Aus Govt disappointed with wine tariffs

Tuesday, 01 December, 2020

Aus Govt disappointed with wine tariffs

The Australian Government has announced its “extreme disappointment” in the decision by Chinese authorities to impose tariffs on Australian wine.

The preliminary tariffs imposed by China’s Ministry of Commerce (MOFCOM) are between 107.1% and 212.1% and were implemented on 28 November after allegations of wine dumping.

Agriculture Minister David Littleproud said the decision was a seriously concerning development and one which Australia will be vigorously fighting against.

“The Australian Government categorically rejects any allegation that our wine producers are dumping product into China, and we continue to believe there is no basis or any evidence for these claims,” he said in a statement.

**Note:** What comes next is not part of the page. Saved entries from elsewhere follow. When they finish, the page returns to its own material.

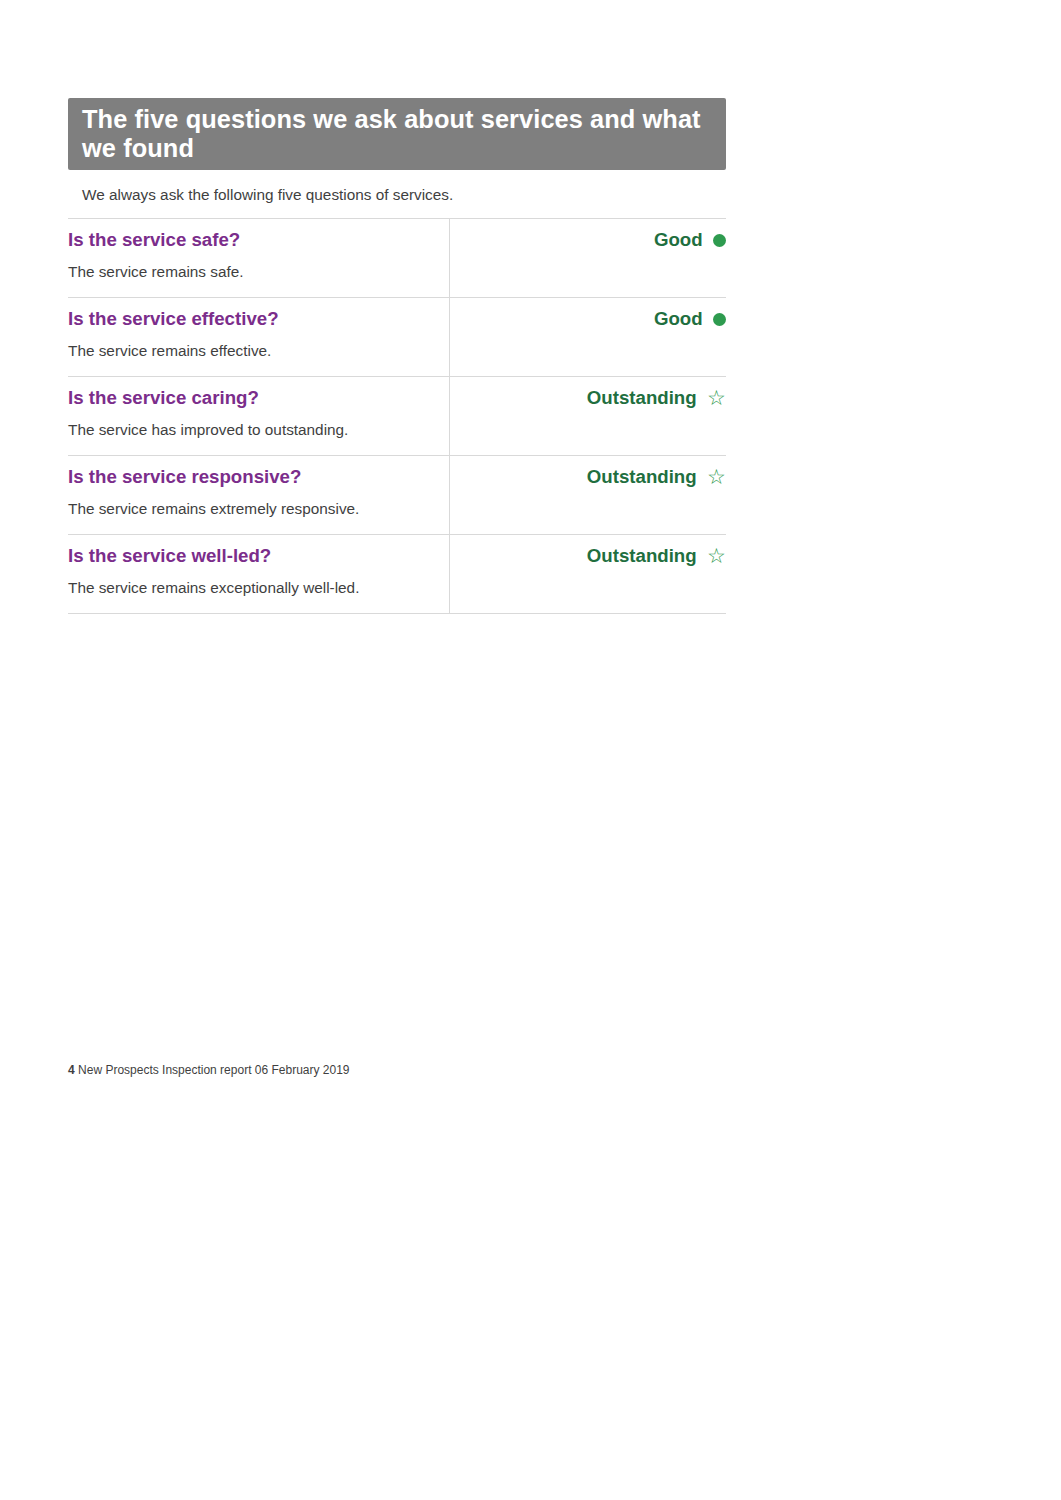The five questions we ask about services and what we found
We always ask the following five questions of services.
| Is the service safe? The service remains safe. | Good |
| Is the service effective? The service remains effective. | Good |
| Is the service caring? The service has improved to outstanding. | Outstanding ☆ |
| Is the service responsive? The service remains extremely responsive. | Outstanding ☆ |
| Is the service well-led? The service remains exceptionally well-led. | Outstanding ☆ |
4 New Prospects Inspection report 06 February 2019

“Australian wine is hugely popular both in China and across the globe due to its high quality, and we are confident that a full and thorough investigation will confirm this.”

The Australian Grape & Wine (AGW) association echoed the government’s sentiments.

The association’s Chief Executive Tony Battaglene said that given the size of the tariff, Australian winemakers will now be forced to consider alternative markets for export sales.

“This decision will have a significant impact on Australia’s rural and regional economies, particularly in those states most invested in grape growing and winemaking, where the impact on regional employment is likely to be felt most acutely,” Battaglene said.

“While we are disappointed with this development, our members will continue to cooperate with MOFCOM as the investigation continues, working towards an outcome that is consistent with the facts of the case, and supports the growth of the wine industry in Australia and China.”

Background to the investigation

MOFCOM initiated anti-dumping (AD) and countervailing duties (CVD) investigations into Australian wine exports earlier this year in August. Both investigations apply to Australian wine exported in packages of two litres and under, and were initiated at the request of the China Alcohol Drinks Association (CADA).

Some 31 Australian wine exporters registered to take part in the investigation, which involved completing a MOFCOM anti-dumping questionnaire, according to AGW.

After the questionnaire was completed, three companies — Treasury Wine Estates, Casella Wines and Australia Swan Vintage — were selected to be sampled.

MOFCOM selected these companies as a sample of the companies that registered for the process, based on the companies’ reported export volumes, according to Australian Grape & Wine.

Treasury Wine Estates, which is one of the largest wine companies in the world according to its website, experienced an 11% drop in its stock price on the ASX after the preliminary tariffs were imposed.

Larger factors at play

A dossier handed over by the Chinese Embassy in Canberra to the Australian media revealed a list of grievances the Chinese government had with Australia from the interference of China’s policy towards Hong Kong and Taiwan to “siding with the US’ anti-China campaign”, the Sydney Morning Herald reported.

Prime Minister Scott Morrison said at the APS200 virtual forum the Chinese government has not engaged in any of the “quite specific issues” that have arisen in trade.

Morrison also stated that the government will take each trade issue “at face value” allowing officials to work out the technicalities.

In an interview with the ABC, Morrison said the government will do “everything it can to address the trade issues with China”, but also expressed interest in solidifying trade deals with other countries such as Singapore, Indonesia, UK and the EU.

“We’ve been working very hard on expanding trade opportunities in sectors like wine, which is obviously impacted by this decision,” he said.

There is also a glimmer of hope with the recently signed Regional Comprehensive Economic Partnership (RCEP).

RCEP is a comprehensive multilateral trade agreement that sees Australia partner with Brunei-Darussalam, Cambodia, China, Indonesia, Japan, Laos, Malaysia, Myanmar, New Zealand, Philippines, Singapore, South Korea, Thailand and Vietnam.

MOFCOM spokesperson Gao Feng responded to a question by the South China Morning Post about whether the RCEP deal will improve trade relations with Australia.

“RCEP is a regional free trade agreement among the 15 members who have made systematic arrangements for tariff concessions on trade in goods. After RCEP takes effect, China will work together with other members to do a good job in implementing and enforcing the agreement,” Gao responded.